(ACTIVITY 1): According to the TPC-DS benchmark text, how many queries were executed in total?

________________

Jobs Classic vs Jobs Serverless vs DBSQL who wins on TPC-DS?
A data-driven analysis challenging conventional wisdom about serverless compute
TL;DR We ran the full TPC-DS benchmark suite across three compute planes: Databricks serverless SQL warehouses, Databricks serverless Jobs Compute and Databricks classic Jobs Compute, using Apache JMeter for standardized load generation. The goal: quantify latency, throughput, scalability and cost-per-query under controlled realistic workloads. After running more than 4,750 TPC-DS queries the data shows that Jobs Classic beats both Jobs Serverless variants on cost, performance and consistency. The real TPC-DS winner? Serverless SQL warehouses. Read on for all the details.
Introduction: Questioning the narrative
Databricks Serverless is the next evolution in data processing. It is a managed compute service that automatically provisions clusters and comes with built-in autoscaling and zero cluster management. It offers a compelling solution for many, especially those new to Databricks: why deal with cluster configurations when serverless can handle everything for you?
We ran thousands of analytical queries daily to simulate real life production workloads and assess where Jobs Serverless stands in regards to costs and performance compared to Jobs Classic. This article presents our findings from a comprehensive TPC-DS benchmark across two scale factors (SF1 and SF1000), which simulated standard analytics queries at a production scale.
The benchmark: What we tested
Here’s a rundown of what we tested and the metrics we benchmarked against:
The basics
Dataset: TPC-DS Scale Factor 1000 (1TB of data) and 1 (1GB of data)
Queries: 95 TPC-DS queries representing realistic analytical workloads complete with:
-
Complex multi-table joins
-
Window functions and aggregations
-
Varying selectivity and complexity
Total executions: More than 4,750 queries across multiple runs for statistical validity.
Compute planes tested
-
Serverless SQL warehouses: Small, medium, large, X-large
-
Jobs Classic: Standard compute cluster (
rd-fleet.xlarge) with Photon both enabled and disabled, 8 worker nodes, autoscaling disabled, on-demand and Spot (fallback to on-demand), release 16.4.12. This classic cluster with both Photon and Spot enabled is used as the baseline for comparisons throughout this report. We also tested variations with 2, 4 or 6 worker nodes, but defaulted to 8 worker nodes in the benchmark below. -
Jobs Serverless: Jobs Serverless - Standard (cost optimized) and Jobs Serverless - Performance (performance optimized) were both tested.
Key metrics
-
Actual DBU consumption from
system.billing.usage -
Real costs based on list pricing
-
AWS cluster costs for Spot and on-demand instances
-
Query latencies (P50, P90, P95, P99): P50 represents the median, meaning that 50% of queries complete in this time. P95 is approaching worst case scenarios where 1 in 20 queries exceed this value and P99 is the worst case where clusters still have to run regularly even if it’s just 1 in 100 queries which exceed this value. P99 is often the metric that determines the SLA guarantee.

________________

(ACTIVITY 2): Update the stretch of the records from the start through the line that contains "Displayed the class", replacing "E-Waste" with "Electronic Waste" and leaving everything else unchanged. Leave the pictures out of your answer.

(Pictures paired with source code):
________________

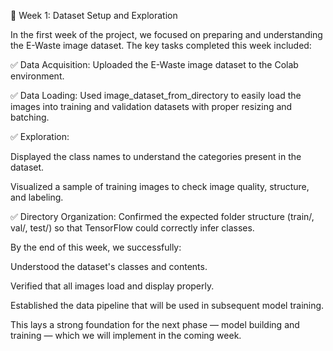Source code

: 📄 Week 1: Dataset Setup and Exploration

In the first week of the project, we focused on preparing and understanding the E-Waste image dataset. The key tasks completed this week included:

✅ Data Acquisition: Uploaded the E-Waste image dataset to the Colab environment.

✅ Data Loading: Used image_dataset_from_directory to easily load the images into training and validation datasets with proper resizing and batching.

✅ Exploration:

Displayed the class names to understand the categories present in the dataset.

Visualized a sample of training images to check image quality, structure, and labeling.


✅ Directory Organization: Confirmed the expected folder structure (train/, val/, test/) so that TensorFlow could correctly infer classes.


By the end of this week, we successfully:

Understood the dataset's classes and contents.

Verified that all images load and display properly.

Established the data pipeline that will be used in subsequent model training.


This lays a strong foundation for the next phase — model building and training — which we will implement in the coming week.
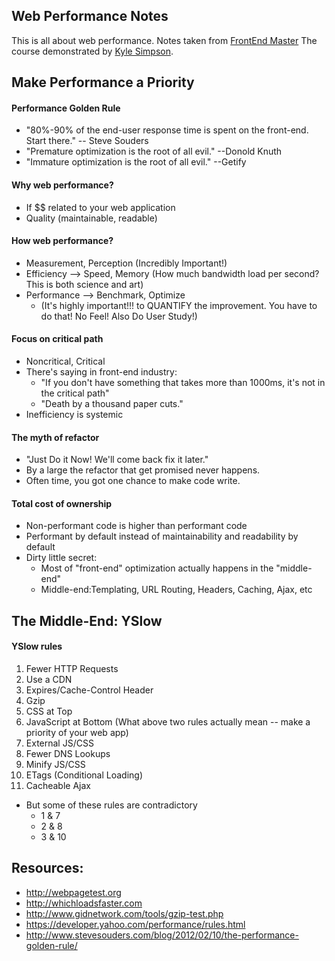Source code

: ## Web Performance Notes
This is all about web performance. Notes taken from [FrontEnd Master](https://frontendmasters.com)
The course demonstrated by [Kyle Simpson](https://github.com/getify).

## Make Performance a Priority
#### Performance Golden Rule
  - "80%-90% of the end-user response time is spent on the front-end. Start there." -- Steve Souders
  - "Premature optimization is the root of all evil." --Donold Knuth
  - "Immature optimization is the root of all evil." --Getify

#### Why web performance?
  - If $$ related to your web application
  - Quality (maintainable, readable)

#### How web performance?
  - Measurement, Perception (Incredibly Important!)
  - Efficiency --> Speed, Memory (How much bandwidth load per second? This is both science and art)
  - Performance --> Benchmark, Optimize
    - (It's highly important!!! to QUANTIFY the improvement. You have to do that! No Feel! Also Do User Study!)

#### Focus on critical path
  - Noncritical, Critical
  - There's saying in front-end industry:
    - "If you don't have something that takes more than 1000ms, it's not in the critical path"
    - "Death by a thousand paper cuts."
  - Inefficiency is systemic

#### The myth of refactor
  - "Just Do it Now! We'll come back fix it later."
  - By a large the refactor that get promised never happens.
  - Often time, you got one chance to make code write.

#### Total cost of ownership
  - Non-performant code is higher than performant code
  - Performant by default instead of maintainability and readability by default
  - Dirty little secret:
    - Most of "front-end" optimization actually happens in the "middle-end"
    - Middle-end:Templating, URL Routing, Headers, Caching, Ajax, etc

## The Middle-End: YSlow
#### YSlow rules
  1. Fewer HTTP Requests
  2. Use a CDN
  3. Expires/Cache-Control Header
  4. Gzip
  5. CSS at Top
  6. JavaScript at Bottom (What above two rules actually mean -- make a priority of your web app)
  7. External JS/CSS
  8. Fewer DNS Lookups
  9. Minify JS/CSS
  10. ETags (Conditional Loading)
  11. Cacheable Ajax
- But some of these rules are contradictory
  - 1 & 7
  - 2 & 8
  - 3 & 10



## Resources:
  - http://webpagetest.org
  - http://whichloadsfaster.com
  - http://www.gidnetwork.com/tools/gzip-test.php
  - https://developer.yahoo.com/performance/rules.html
  - http://www.stevesouders.com/blog/2012/02/10/the-performance-golden-rule/

















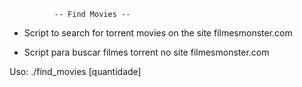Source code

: 
              -- Find Movies --

- Script to search for torrent movies on the site filmesmonster.com

- Script para buscar filmes torrent no site filmesmonster.com

Uso: ./find_movies [quantidade]

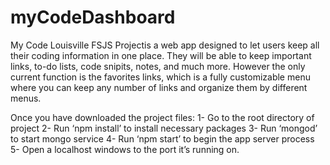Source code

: # myCodeDashboard


My Code Louisville FSJS Projectis a web app designed to let users keep all their coding information in one place. 
They will be able to keep important links, to-do lists, code snipits, notes, and much more. However the only current function
is the favorites links, which is a fully customizable menu where you can keep any number of links and organize them by different menus.

Once you have downloaded the project files:
1- Go to the root directory of project
2- Run ‘npm install’ to install necessary packages
3- Run ‘mongod’ to start mongo service
4- Run ‘npm start’ to begin the app server process
5- Open a localhost windows to the port it’s running on.

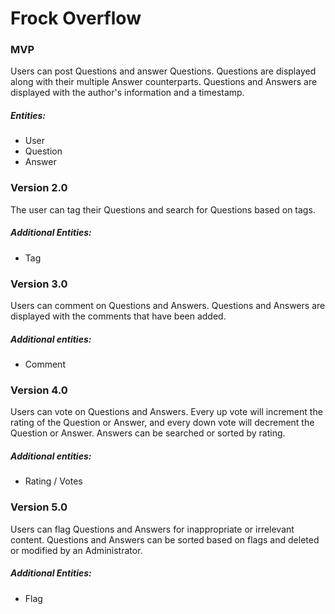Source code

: # Frock Overflow### MVPUsers can post Questions and answer Questions. Questions are displayed along with their multiple Answer counterparts. Questions and Answers are displayed with the author's information and a timestamp.##### Entities:* User* Question* Answer### Version 2.0The user can tag their Questions and search for Questions based on tags.##### Additional Entities:* Tag### Version 3.0Users can comment on Questions and Answers. Questions and Answers are displayed with the comments that have been added.##### Additional entities:* Comment### Version 4.0Users can vote on Questions and Answers. Every up vote will increment the rating of the Question or Answer, and every down vote will decrement the Question or Answer.Answers can be searched or sorted by rating.##### Additional entities:* Rating / Votes### Version 5.0Users can flag Questions and Answers for inappropriate or irrelevant content.Questions and Answers can be sorted based on flags and deleted or modified by an Administrator.##### Additional Entities:* Flag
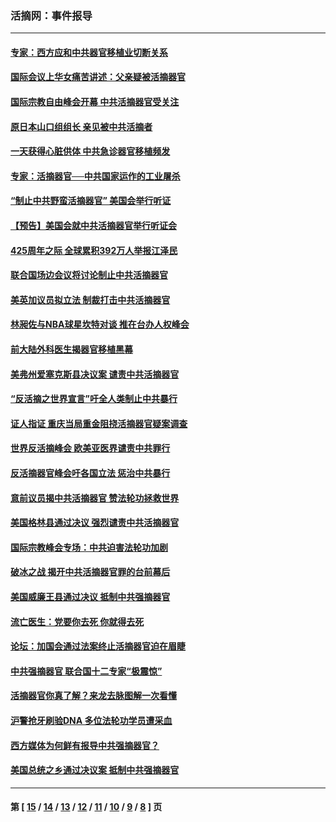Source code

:### 活摘网：事件报导
---
#### [专家：西方应和中共器官移植业切断关系](../../pages/nf5877/n13772828.md?08220430) 
#### [国际会议上华女痛苦讲述：父亲疑被活摘器官](../../pages/nf5877/n13771583.md?08220430) 
#### [国际宗教自由峰会开幕 中共活摘器官受关注](../../pages/nf5877/n13769995.md?08220430) 
#### [原日本山口组组长 亲见被中共活摘者](../../pages/nf5877/n13767360.md?08220430) 
#### [一天获得心脏供体 中共急诊器官移植频发](../../pages/nf5877/n13764689.md?08220430) 
#### [专家：活摘器官──中共国家运作的工业屠杀](../../pages/nf5877/n13761178.md?08220430) 
#### [“制止中共野蛮活摘器官” 美国会举行听证](../../pages/nf5877/n13735831.md?08220430) 
#### [【预告】美国会就中共活摘器官举行听证会](../../pages/nf5877/n13732843.md?08220430) 
#### [425周年之际 全球累积392万人举报江泽民](../../pages/nf5877/n13719232.md?08220430) 
#### [联合国场边会议将讨论制止中共活摘器官](../../pages/nf5877/n13656361.md?08220430) 
#### [美英加议员拟立法 制裁打击中共活摘器官](../../pages/nf5877/n13430251.md?08220430) 
#### [林昶佐与NBA球星坎特对谈 推在台办人权峰会](../../pages/nf5877/n13414467.md?08220430) 
#### [前大陆外科医生揭器官移植黑幕](../../pages/nf5877/n13401416.md?08220430) 
#### [美弗州爱塞克斯县决议案 谴责中共活摘器官](../../pages/nf5877/n13320919.md?08220430) 
#### [“反活摘之世界宣言”吁全人类制止中共暴行](../../pages/nf5877/n13259730.md?08220430) 
#### [证人指证 重庆当局重金阻挠活摘器官疑案调查](../../pages/nf5877/n13259127.md?08220430) 
#### [世界反活摘峰会 欧美亚医界谴责中共罪行](../../pages/nf5877/n13253550.md?08220430) 
#### [反活摘器官峰会吁各国立法 惩治中共暴行](../../pages/nf5877/n13245052.md?08220430) 
#### [意前议员揭中共活摘器官 赞法轮功拯救世界](../../pages/nf5877/n13203445.md?08220430) 
#### [美国格林县通过决议 强烈谴责中共活摘器官](../../pages/nf5877/n13119367.md?08220430) 
#### [国际宗教峰会专场：中共迫害法轮功加剧](../../pages/nf5877/n13088279.md?08220430) 
#### [破冰之战 揭开中共活摘器官罪的台前幕后](../../pages/nf5877/n13082457.md?08220430) 
#### [美国威廉王县通过决议 抵制中共强摘器官](../../pages/nf5877/n13056521.md?08220430) 
#### [流亡医生：党要你去死 你就得去死](../../pages/nf5877/n13052835.md?08220430) 
#### [论坛：加国会通过法案终止活摘器官迫在眉睫](../../pages/nf5877/n13029839.md?08220430) 
#### [中共强摘器官 联合国十二专家“极震惊”](../../pages/nf5877/n13024313.md?08220430) 
#### [活摘器官你真了解？来龙去脉图解一次看懂](../../pages/nf5877/n13013820.md?08220430) 
#### [沪警抢牙刷验DNA 多位法轮功学员遭采血](../../pages/nf5877/n12969218.md?08220430) 
#### [西方媒体为何鲜有报导中共强摘器官？](../../pages/nf5877/n12932034.md?08220430) 
#### [美国总统之乡通过决议案 抵制中共强摘器官](../../pages/nf5877/n12908242.md?08220430) 

---
#### 第 [ [15](./15.md?08220430) / [14](./14.md?08220430) / [13](./13.md?08220430) / [12](./12.md?08220430) / [11](./11.md?08220430) / [10](./10.md?08220430) / [9](./9.md?08220430) / [8](./8.md?08220430) ] 页
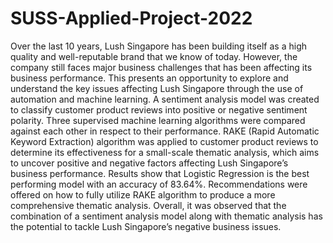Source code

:# SUSS-Applied-Project-2022
Over the last 10 years, Lush Singapore has been building itself as a high quality and well-reputable brand that we know of today. However, the company still faces major business challenges that has been affecting its business performance. This presents an opportunity to explore and understand the key issues affecting Lush Singapore through the use of automation and machine learning. A sentiment analysis model was created to classify customer product reviews into positive or negative sentiment polarity. Three supervised machine learning algorithms were compared against each other in respect to their performance. RAKE (Rapid Automatic Keyword Extraction) algorithm was applied to customer product reviews to determine its effectiveness for a small-scale thematic analysis, which aims to uncover positive and negative factors affecting Lush Singapore’s business performance. Results show that Logistic Regression is the best performing model with an accuracy of 83.64%. Recommendations were offered on how to fully utilize RAKE algorithm to produce a more comprehensive thematic analysis. Overall, it was observed that the combination of a sentiment analysis model along with thematic analysis has the potential to tackle Lush Singapore’s negative business issues.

________________

(OUTPUT 1): More than 4,750 queries.

(OUTPUT 2):
Source code

: 📄 Week 1: Dataset Setup and Exploration

In the first week of the project, we focused on preparing and understanding the Electronic Waste image dataset. The key tasks completed this week included:

✅ Data Acquisition: Uploaded the Electronic Waste image dataset to the Colab environment.

✅ Data Loading: Used image_dataset_from_directory to easily load the images into training and validation datasets with proper resizing and batching.

✅ Exploration:

Displayed the class names to understand the categories present in the dataset.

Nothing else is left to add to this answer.